PROBLEM DETAILS
Every line from the one holding "the white inn" through the one holding "flat rock slab [bbox 305, 78, 370, 102] 7.70" in the data below must be returned exactly, both ends included, with pictures left out and nothing else added.

══════════════════════════════

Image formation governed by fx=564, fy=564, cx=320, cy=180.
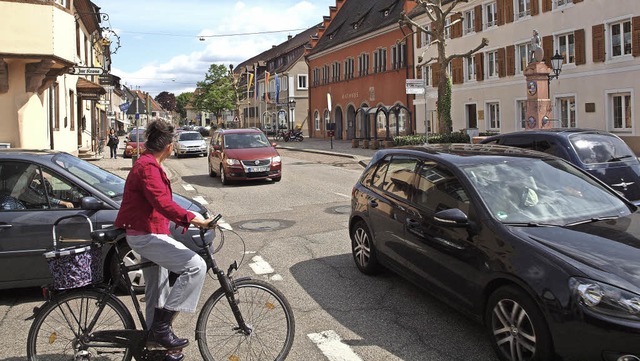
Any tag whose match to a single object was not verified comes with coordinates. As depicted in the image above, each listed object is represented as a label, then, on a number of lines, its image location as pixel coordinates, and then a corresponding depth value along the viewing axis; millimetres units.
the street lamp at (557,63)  24406
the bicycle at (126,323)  3770
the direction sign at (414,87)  20719
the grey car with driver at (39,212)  5574
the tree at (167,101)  168875
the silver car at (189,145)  31344
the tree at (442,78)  25906
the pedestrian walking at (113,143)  31719
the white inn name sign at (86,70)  18984
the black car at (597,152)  8672
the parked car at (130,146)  31580
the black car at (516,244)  3408
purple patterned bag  3561
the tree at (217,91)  85500
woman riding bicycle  3742
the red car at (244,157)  16656
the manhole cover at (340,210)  11423
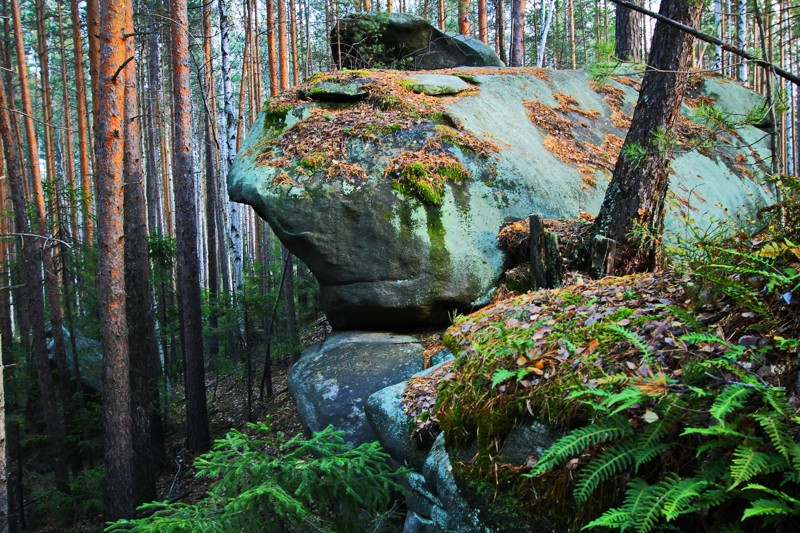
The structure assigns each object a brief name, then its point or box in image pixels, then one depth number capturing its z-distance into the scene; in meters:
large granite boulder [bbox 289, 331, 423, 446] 5.77
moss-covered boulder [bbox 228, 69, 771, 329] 6.42
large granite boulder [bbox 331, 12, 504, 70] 10.12
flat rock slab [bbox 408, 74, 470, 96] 8.02
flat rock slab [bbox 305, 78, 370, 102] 7.70
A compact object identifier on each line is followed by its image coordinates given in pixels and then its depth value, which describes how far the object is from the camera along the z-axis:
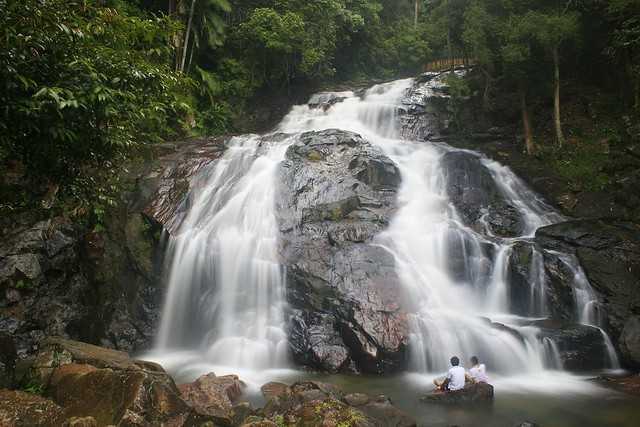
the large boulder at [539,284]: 10.02
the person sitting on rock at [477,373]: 7.55
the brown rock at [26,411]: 4.06
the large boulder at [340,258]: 8.66
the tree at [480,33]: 15.61
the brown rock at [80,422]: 4.25
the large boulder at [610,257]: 9.30
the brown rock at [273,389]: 7.19
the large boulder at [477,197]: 12.80
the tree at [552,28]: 13.72
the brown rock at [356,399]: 6.79
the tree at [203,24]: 19.34
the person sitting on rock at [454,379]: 7.28
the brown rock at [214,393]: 6.22
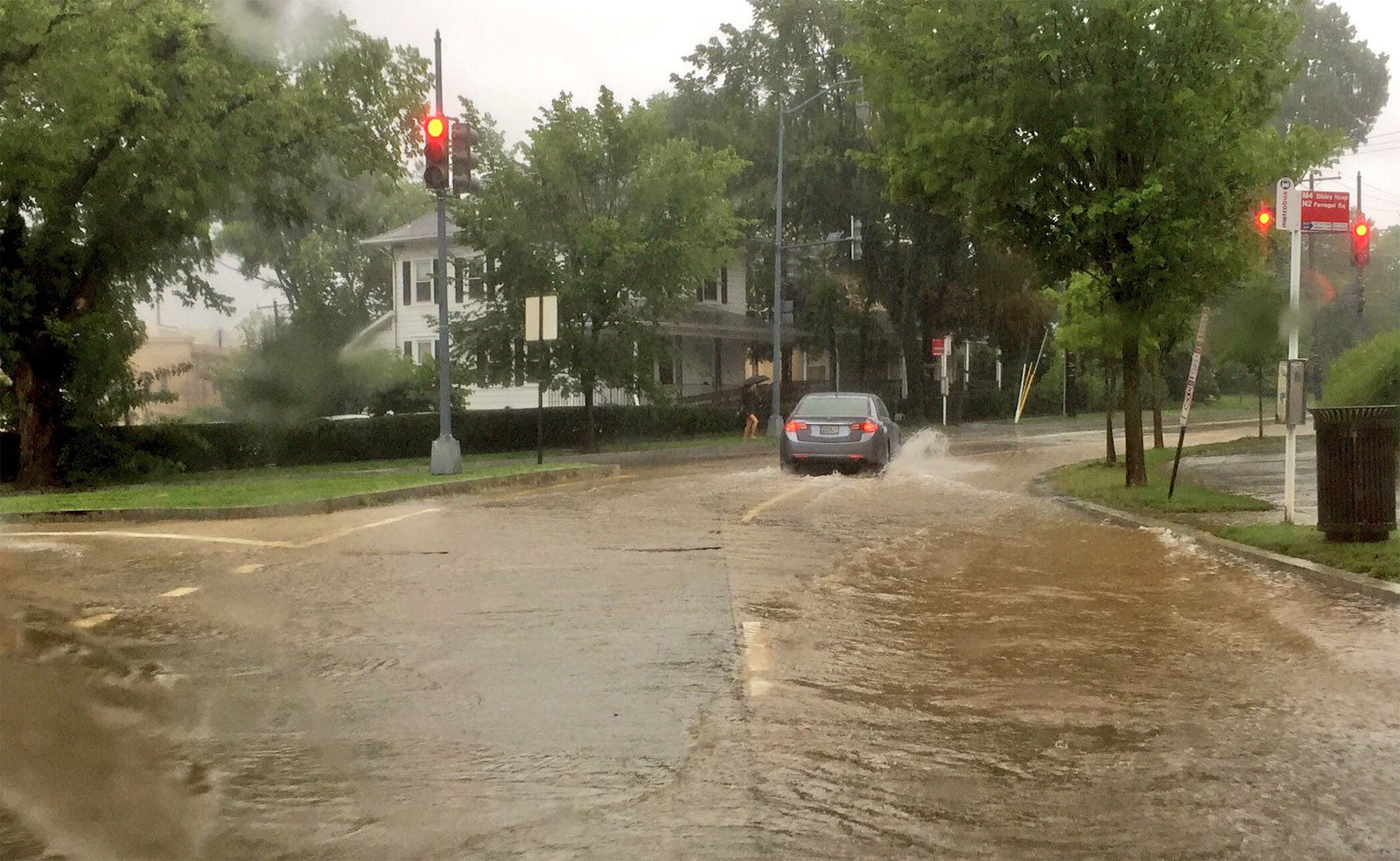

══════════════════════════════

PROBLEM SOLUTION
the white inn name sign at (86,70)  18984
the black car at (597,152)  8672
the parked car at (130,146)  31580
the black car at (516,244)  3408
purple patterned bag  3561
the tree at (217,91)  85500
woman riding bicycle  3742
the red car at (244,157)  16656
the manhole cover at (340,210)  11423
The structure assigns each object a brief name, then its point or box in image pixels, then one depth number capturing its z-distance into the scene; in meters:
large granite boulder [bbox 289, 331, 423, 446] 5.77
moss-covered boulder [bbox 228, 69, 771, 329] 6.42
large granite boulder [bbox 331, 12, 504, 70] 10.12
flat rock slab [bbox 408, 74, 470, 96] 8.02
flat rock slab [bbox 305, 78, 370, 102] 7.70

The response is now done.